*** Opening of PROVIDED DATA ***

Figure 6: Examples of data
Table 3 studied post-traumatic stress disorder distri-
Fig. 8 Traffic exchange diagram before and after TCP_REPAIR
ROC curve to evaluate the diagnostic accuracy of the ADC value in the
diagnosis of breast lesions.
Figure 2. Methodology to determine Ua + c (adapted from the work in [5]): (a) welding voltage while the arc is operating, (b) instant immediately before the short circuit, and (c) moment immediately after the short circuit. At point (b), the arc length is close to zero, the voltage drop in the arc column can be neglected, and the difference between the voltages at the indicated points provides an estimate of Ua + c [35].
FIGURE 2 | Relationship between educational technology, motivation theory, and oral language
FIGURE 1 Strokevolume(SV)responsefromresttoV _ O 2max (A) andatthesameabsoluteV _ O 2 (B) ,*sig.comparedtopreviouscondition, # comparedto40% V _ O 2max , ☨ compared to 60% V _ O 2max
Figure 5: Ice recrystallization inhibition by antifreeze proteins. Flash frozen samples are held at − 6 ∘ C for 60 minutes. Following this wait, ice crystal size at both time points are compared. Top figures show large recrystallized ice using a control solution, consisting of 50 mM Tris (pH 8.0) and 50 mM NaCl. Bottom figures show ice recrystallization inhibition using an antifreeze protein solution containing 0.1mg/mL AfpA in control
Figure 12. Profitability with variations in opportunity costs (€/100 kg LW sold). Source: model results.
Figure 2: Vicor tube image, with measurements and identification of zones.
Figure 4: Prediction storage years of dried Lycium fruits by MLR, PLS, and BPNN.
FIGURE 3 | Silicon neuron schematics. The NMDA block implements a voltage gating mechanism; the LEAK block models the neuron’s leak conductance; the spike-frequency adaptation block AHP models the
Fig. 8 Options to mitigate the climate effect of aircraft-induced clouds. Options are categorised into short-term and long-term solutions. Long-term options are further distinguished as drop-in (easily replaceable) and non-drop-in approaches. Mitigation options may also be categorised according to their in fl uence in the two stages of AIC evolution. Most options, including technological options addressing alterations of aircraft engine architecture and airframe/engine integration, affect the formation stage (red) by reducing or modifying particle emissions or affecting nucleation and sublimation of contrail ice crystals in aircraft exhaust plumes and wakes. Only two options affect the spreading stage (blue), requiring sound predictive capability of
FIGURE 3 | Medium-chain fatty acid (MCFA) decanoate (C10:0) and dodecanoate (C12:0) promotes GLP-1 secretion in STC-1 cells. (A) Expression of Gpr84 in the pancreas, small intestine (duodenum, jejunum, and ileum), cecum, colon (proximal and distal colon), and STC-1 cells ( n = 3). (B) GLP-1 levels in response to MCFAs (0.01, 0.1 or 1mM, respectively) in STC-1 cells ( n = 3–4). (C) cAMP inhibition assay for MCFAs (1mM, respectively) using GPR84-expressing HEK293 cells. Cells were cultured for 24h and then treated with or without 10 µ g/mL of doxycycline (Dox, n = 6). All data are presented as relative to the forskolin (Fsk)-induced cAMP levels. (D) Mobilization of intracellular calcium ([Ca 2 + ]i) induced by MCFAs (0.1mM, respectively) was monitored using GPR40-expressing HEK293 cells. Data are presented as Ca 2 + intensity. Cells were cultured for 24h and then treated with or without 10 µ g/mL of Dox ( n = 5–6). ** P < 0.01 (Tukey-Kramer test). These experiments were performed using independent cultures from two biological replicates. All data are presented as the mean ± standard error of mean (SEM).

*** Close of PROVIDED DATA ***

- [PROBLEM DETAILS]: Copy out each line of the records above that includes "short".

- [SOLVED EXERCISE]:
Figure 2. Methodology to determine Ua + c (adapted from the work in [5]): (a) welding voltage while the arc is operating, (b) instant immediately before the short circuit, and (c) moment immediately after the short circuit. At point (b), the arc length is close to zero, the voltage drop in the arc column can be neglected, and the difference between the voltages at the indicated points provides an estimate of Ua + c [35].
Fig. 8 Options to mitigate the climate effect of aircraft-induced clouds. Options are categorised into short-term and long-term solutions. Long-term options are further distinguished as drop-in (easily replaceable) and non-drop-in approaches. Mitigation options may also be categorised according to their in fl uence in the two stages of AIC evolution. Most options, including technological options addressing alterations of aircraft engine architecture and airframe/engine integration, affect the formation stage (red) by reducing or modifying particle emissions or affecting nucleation and sublimation of contrail ice crystals in aircraft exhaust plumes and wakes. Only two options affect the spreading stage (blue), requiring sound predictive capability of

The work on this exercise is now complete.